C. Warren Axelrod

Auto Autos—Take the Fork

“When you come to a fork in the road, take it” is a saying made famous by the late, great Yogi Berra. It came to mind when I saw an article “Self-driving cars reach a fork in the road, and automakers take different routes” by Ashley Halsey III and Michael Laris in the August 24, 2016 issue of The Washington Post.

The “fork” discussed in the article is whether to include steering wheels and pedals in autonomous vehicles based on one’s willingness to give over complete control to the vehicle’s software and sensors.

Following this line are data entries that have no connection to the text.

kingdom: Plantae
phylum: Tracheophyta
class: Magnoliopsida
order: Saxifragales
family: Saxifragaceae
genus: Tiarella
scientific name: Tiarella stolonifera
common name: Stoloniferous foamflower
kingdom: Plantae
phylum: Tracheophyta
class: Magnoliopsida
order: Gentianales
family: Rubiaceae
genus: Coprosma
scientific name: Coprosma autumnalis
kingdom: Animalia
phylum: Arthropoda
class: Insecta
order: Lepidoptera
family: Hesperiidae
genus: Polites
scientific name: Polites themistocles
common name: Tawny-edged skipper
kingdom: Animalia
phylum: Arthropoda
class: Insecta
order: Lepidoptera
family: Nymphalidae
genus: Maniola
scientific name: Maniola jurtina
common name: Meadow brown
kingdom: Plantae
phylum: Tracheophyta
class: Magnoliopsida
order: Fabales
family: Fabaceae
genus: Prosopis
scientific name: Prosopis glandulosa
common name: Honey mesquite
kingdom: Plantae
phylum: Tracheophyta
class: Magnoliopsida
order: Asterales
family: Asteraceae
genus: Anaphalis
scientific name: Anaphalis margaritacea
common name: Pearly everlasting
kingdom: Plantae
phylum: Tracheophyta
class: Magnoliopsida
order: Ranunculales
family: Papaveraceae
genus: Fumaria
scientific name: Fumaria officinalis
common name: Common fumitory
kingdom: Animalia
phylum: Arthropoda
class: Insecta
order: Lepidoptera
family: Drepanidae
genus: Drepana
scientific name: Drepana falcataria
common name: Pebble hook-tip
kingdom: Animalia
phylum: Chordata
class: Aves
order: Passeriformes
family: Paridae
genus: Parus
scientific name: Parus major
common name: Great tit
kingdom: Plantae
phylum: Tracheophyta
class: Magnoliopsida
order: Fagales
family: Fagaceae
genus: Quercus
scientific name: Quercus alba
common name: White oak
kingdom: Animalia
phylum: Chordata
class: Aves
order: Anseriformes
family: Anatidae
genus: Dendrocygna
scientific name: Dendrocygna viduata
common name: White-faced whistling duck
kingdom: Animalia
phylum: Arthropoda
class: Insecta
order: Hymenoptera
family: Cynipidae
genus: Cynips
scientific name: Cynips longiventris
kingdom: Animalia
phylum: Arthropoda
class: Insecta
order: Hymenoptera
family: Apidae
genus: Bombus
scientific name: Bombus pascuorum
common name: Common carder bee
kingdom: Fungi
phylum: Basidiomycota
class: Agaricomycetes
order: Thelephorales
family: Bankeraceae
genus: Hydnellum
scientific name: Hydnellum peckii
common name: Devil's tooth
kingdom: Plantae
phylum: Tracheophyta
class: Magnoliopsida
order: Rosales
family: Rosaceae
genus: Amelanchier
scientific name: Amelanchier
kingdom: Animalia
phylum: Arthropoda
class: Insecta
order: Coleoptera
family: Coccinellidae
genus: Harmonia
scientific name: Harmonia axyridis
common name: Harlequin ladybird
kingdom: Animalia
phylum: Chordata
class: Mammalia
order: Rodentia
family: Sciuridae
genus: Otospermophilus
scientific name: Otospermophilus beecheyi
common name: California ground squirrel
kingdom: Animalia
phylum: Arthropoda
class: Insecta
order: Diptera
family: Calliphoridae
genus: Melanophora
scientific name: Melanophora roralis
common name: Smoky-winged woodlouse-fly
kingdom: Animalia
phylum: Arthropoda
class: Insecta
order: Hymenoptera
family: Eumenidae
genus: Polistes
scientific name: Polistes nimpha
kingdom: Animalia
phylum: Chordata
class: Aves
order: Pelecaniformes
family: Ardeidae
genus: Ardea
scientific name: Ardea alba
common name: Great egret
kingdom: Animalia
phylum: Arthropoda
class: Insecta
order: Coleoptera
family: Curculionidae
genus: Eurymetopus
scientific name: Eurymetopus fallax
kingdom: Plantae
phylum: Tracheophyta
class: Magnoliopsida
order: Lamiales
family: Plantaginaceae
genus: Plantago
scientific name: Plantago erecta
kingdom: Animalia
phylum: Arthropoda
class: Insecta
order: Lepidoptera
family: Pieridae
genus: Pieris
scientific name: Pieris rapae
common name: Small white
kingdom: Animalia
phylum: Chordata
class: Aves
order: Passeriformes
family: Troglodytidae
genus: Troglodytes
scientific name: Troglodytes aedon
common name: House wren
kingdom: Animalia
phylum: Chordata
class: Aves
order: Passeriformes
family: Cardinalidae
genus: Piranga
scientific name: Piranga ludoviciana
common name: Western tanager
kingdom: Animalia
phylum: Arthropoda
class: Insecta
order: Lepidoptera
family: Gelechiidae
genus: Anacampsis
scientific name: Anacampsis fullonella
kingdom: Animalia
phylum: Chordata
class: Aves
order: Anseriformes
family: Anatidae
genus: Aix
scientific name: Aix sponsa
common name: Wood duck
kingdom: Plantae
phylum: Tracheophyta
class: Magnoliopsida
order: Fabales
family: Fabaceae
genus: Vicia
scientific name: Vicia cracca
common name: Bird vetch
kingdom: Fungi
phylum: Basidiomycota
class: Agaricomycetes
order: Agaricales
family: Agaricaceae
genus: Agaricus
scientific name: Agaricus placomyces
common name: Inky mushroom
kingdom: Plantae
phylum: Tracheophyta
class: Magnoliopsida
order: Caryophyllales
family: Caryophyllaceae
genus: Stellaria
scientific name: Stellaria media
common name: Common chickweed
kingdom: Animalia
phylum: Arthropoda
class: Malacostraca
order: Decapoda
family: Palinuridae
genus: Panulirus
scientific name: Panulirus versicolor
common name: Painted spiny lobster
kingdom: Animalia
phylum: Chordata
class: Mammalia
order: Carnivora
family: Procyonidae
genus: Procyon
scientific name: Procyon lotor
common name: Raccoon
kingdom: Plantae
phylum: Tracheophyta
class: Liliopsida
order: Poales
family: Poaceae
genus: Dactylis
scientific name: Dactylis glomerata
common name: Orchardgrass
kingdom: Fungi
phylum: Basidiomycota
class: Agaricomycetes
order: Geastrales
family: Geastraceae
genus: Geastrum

However, there is another “fork” that has not yet been resolved and could well be a prerequisite to the acceptance of the decision to relinquish control to non-human devices—and that is whether vehicle-to-vehicle communications and smart roadways must be fully implemented before we can trust within-vehicle controls totally.

I believe that the prerequisites need to be in place prior to introducing completely autonomous vehicles with no human intervention. Until then, vehicles should, for the most part, be semi-autonomous with the capability of allowing drivers to grab control when necessary and with systems that insist on uninterrupted driver attention. Another approach would be to assign dedicated lanes to such vehicles, much the way we have HOV lanes, except that they would not be optional. Either way, an enormous investment in roadway infrastructure and traffic management systems is needed.

I discussed an intelligent-roadway experiment in my May 26, 2015 BlogInfoSec column “Smart Cars, Smarter Roads.” Since then, there have been numerous advances in technology and they are being put to the test in prototypical situations throughout the world. While the current emphasis is on safety, there remains issues relating to cybersecurity, and with intelligence (artificial or otherwise) expanding within and between vehicles, between vehicles and infrastructure, and between both vehicles and infrastructure and the Cloud, the resolution of cybersecurity issues become ever more important. It’s time to see much more research around cybersecurity as technology gallops along for self-driving vehicles and their infrastructures.